New York Bans AI Companion Chatbots for Kids: Unanimous Vote Sets $25,000 Fines

Bill S 9051 lets AG Letitia James fine violators $25,000 each and bars companion bots for users under 18.

New York
General view of lower Manhattan and Battery Park on August 29, 2019 in New York City. Bruce Bennett/Getty Images

New York lawmakers gave final passage in June 2026 to S 9051, a bill that prohibits AI companies from offering "companion" chatbots to minors under 18 and empowers the state attorney general to fine violators up to $25,000 per violation. The measure cleared the Assembly 137-0 and the Senate 60-0, according to the Transparency Coalition, making New York one of the first states to write age limits for AI companions into law. For parents of teenagers, the bill draws a hard line around a product category that has, until now, operated with almost no rules: the AI "friend" that talks back.

What S 9051 Actually Prohibits And Who Enforces It

The bill, sponsored by State Sen. Kristen Gonzalez and Assemblymember Alex Bores and championed by Attorney General Letitia James, targets a specific product: the companion chatbot, software designed to simulate an ongoing emotional or social relationship with the user. S 9051 enumerates a list of features deemed inappropriate for minors and bars companies from offering those companion experiences to anyone under 18. Enforcement runs through the attorney general's office, with civil penalties reaching $25,000 for each violation, a structure that gives the state a direct financial lever against companies that ignore the age limit.

That enforcement design is the part companies will feel. A per-violation penalty, applied across many underage interactions, can scale quickly, which is precisely the deterrent lawmakers intended after a year of reports tying companion bots to vulnerable teens.

Why The Law Arrived Now: A Year Of Documented Harm To Teens

The legislation did not appear out of nowhere.
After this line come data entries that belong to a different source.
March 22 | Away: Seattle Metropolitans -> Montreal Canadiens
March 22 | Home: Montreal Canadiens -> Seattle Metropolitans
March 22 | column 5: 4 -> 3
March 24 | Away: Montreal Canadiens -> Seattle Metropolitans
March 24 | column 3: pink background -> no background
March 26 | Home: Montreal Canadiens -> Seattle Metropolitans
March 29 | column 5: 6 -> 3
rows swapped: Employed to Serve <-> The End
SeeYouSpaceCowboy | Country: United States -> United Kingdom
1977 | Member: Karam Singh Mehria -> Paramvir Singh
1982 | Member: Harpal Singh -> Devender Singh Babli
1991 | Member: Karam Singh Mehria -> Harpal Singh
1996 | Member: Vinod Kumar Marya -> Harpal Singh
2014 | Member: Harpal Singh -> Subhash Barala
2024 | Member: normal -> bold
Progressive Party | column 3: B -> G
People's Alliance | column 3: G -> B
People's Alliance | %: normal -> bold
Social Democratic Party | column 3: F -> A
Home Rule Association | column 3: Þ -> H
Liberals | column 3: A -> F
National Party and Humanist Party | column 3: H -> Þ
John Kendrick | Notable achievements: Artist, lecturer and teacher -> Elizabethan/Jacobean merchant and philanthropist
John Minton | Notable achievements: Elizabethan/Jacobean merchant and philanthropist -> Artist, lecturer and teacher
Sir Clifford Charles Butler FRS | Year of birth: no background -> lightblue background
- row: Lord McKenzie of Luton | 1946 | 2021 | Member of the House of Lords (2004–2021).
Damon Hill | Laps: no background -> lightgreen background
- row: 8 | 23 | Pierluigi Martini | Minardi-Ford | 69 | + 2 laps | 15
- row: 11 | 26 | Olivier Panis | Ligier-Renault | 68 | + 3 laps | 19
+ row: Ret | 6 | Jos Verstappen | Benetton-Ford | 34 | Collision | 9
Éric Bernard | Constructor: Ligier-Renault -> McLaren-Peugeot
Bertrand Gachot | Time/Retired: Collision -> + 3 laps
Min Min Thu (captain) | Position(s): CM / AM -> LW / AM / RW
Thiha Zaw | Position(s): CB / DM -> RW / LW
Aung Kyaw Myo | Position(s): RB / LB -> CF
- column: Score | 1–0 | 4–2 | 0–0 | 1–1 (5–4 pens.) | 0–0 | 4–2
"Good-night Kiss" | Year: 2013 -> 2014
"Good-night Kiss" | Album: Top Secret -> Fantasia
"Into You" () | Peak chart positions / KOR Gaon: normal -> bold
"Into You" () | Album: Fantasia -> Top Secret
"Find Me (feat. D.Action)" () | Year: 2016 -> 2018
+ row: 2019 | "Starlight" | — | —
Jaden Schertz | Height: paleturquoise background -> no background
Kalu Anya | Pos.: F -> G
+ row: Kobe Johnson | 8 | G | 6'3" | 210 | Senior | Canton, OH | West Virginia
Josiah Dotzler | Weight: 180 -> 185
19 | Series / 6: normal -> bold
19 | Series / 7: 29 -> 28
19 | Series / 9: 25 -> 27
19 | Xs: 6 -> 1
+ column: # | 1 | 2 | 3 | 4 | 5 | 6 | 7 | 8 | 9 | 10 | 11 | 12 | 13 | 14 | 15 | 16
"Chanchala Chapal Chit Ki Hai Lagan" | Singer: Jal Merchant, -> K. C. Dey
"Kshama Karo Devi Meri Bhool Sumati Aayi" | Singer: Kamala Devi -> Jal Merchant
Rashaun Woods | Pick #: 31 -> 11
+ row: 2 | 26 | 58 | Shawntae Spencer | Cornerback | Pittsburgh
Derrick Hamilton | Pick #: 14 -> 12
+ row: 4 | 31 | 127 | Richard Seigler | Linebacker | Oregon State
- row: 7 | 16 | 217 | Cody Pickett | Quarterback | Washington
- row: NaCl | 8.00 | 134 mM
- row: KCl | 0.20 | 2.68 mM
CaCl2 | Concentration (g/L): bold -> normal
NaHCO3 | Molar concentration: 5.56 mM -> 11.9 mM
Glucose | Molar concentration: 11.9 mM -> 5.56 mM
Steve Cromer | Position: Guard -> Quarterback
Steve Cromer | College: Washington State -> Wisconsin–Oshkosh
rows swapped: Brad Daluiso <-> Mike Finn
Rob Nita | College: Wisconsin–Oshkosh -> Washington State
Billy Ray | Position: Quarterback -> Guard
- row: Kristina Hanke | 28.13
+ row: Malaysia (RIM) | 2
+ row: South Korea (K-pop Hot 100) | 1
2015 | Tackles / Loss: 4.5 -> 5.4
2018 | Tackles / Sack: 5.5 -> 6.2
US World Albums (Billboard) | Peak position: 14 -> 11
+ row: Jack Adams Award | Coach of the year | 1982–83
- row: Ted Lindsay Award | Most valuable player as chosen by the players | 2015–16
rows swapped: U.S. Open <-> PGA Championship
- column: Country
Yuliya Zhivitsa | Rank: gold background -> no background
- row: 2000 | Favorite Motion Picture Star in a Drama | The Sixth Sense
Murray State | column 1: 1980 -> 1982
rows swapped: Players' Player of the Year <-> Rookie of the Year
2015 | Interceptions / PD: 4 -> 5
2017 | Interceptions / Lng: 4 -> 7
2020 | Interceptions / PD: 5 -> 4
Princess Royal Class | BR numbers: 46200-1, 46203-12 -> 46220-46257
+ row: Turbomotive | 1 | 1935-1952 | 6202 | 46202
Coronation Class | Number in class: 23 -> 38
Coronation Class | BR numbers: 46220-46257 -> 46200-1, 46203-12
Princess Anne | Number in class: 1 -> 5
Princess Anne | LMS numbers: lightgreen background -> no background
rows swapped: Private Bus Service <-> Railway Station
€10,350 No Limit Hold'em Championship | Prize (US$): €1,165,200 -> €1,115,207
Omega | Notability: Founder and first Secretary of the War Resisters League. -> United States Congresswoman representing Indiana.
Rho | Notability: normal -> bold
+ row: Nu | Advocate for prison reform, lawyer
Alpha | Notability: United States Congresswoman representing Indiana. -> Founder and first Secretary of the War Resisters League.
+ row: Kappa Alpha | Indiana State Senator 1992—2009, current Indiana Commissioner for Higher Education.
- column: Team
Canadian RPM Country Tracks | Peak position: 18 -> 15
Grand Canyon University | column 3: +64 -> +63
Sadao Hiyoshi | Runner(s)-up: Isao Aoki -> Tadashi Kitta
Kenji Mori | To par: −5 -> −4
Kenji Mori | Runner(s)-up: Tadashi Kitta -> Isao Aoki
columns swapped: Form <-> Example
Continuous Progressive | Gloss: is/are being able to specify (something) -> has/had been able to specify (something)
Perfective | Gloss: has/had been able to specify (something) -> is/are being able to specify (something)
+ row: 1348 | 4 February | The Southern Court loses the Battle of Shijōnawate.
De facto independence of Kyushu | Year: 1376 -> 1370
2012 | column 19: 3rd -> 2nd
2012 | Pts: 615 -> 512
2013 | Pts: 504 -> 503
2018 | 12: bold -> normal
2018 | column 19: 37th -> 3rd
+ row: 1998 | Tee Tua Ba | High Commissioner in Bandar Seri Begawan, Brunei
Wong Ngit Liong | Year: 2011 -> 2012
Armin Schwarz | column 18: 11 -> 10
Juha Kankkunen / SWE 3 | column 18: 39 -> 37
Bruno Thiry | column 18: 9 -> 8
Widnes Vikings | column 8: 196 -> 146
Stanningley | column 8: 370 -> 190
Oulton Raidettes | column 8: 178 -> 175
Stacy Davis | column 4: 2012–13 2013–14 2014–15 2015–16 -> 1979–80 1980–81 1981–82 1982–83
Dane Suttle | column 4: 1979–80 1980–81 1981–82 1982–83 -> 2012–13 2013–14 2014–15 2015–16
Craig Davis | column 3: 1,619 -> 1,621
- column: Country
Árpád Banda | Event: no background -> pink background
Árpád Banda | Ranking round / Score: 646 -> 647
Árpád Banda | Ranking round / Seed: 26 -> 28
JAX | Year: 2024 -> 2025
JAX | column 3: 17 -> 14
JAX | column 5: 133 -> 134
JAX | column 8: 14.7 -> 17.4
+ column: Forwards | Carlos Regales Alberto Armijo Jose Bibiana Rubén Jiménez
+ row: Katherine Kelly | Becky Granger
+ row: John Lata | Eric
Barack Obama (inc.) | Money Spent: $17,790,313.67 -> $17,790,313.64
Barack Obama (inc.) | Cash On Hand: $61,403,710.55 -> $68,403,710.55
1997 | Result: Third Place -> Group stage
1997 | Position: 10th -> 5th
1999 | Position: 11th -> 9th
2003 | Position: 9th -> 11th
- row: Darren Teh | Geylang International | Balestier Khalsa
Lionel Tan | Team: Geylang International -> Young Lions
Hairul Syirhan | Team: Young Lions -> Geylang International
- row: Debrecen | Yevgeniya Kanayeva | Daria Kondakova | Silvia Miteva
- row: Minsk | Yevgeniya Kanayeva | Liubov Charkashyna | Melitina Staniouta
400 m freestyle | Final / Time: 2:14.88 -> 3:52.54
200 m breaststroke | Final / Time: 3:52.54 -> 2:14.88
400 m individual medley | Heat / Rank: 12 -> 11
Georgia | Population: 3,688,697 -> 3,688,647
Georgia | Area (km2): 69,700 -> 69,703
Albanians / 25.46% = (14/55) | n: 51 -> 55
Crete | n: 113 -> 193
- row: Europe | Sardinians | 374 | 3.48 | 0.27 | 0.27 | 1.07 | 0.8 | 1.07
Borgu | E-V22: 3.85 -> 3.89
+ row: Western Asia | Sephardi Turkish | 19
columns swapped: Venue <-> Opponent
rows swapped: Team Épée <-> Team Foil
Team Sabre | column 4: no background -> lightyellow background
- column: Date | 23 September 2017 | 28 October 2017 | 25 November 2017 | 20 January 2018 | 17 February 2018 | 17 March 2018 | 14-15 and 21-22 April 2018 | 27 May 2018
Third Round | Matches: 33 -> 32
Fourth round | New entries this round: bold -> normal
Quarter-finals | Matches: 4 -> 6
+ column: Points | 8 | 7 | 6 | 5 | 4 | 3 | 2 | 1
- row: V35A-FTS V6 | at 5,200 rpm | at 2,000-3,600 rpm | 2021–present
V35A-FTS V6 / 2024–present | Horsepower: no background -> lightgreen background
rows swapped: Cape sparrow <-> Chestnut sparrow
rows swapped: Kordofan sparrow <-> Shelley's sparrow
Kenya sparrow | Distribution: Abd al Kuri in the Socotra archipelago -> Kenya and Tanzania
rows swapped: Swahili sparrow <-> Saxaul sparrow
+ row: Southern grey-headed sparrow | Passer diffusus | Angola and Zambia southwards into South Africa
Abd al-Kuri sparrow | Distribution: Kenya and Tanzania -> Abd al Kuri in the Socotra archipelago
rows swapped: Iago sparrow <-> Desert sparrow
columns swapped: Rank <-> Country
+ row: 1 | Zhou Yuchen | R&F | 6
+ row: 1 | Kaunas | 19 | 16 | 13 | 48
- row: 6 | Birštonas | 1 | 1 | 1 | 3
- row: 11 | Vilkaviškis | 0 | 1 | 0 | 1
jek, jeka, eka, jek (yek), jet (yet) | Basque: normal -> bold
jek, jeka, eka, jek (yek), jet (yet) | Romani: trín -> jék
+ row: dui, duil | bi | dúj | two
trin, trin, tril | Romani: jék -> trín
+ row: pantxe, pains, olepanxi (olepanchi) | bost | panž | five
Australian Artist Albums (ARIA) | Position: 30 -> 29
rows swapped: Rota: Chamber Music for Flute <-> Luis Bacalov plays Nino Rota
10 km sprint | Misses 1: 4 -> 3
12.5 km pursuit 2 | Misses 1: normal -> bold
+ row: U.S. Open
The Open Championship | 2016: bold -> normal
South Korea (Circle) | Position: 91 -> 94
Over the past year, attorneys general and families have filed complaints and lawsuits alleging that AI chatbots harmed minors, including a Pennsylvania action over bots posing as licensed professionals. The core concern is that companion bots are engineered for engagement, using always-available, affirming, human-like conversation that can deepen isolation, expose minors to inappropriate content, or fail catastrophically in a mental-health crisis. New York's move reflects a judgment that the industry's voluntary safeguards have not kept pace with the risk.

Industry Faces A State-By-State Patchwork As Congress Stalls

The conflict here is concrete: lawmakers and the attorney general on one side, the companion-AI industry on the other. Companies have argued that overly broad definitions could sweep in general-purpose assistants and homework helpers, and that age verification raises its own privacy problems, since confirming a user is over 18 can require collecting more personal data, not less. Supporters counter that the bill targets companion design specifically, not every chatbot.

At the federal level, Representatives Valerie Foushee and Blake Moore introduced the bipartisan GUARD Act, which would ban AI companion chatbots for minors nationwide and require chatbots to disclose that they are not human. That bill has not passed Congress, and the U.S. Senate Judiciary Committee has only begun debating companion-chatbot safety. The practical result is a patchwork: companies will likely apply the strictest state's rules nationally rather than build separate products, meaning New York's law could shape what families everywhere can access.

How Can Parents Tell If An App Has A Companion Chatbot?

For parents, the actionable step is to audit the apps already on a child's phone. Companion features are increasingly added to apps that started as something else, so the label "AI friend," "AI companion," or a persistent named persona is the signal to watch. Review in-app settings for AI toggles, check age ratings, and treat any chatbot that remembers past conversations and initiates contact as a companion product covered by this kind of rule.


Frequently Asked Questions

What is an AI companion chatbot?

It is software designed to simulate an ongoing emotional or social relationship, often with a named persona, memory of past chats, and human-like, affirming conversation. New York's S 9051 targets this category specifically, not general-purpose assistants or search tools.

Does the New York AI chatbot law apply outside New York?

Legally it governs offerings to New York minors, but because companies usually apply the strictest state rules nationwide rather than build separate products, the practical effect may reach families in other states.

What happens to companies that break the law?

The New York attorney general can pursue civil penalties of up to $25,000 per violation. Because the penalty is per violation, costs can accumulate quickly across many underage interactions.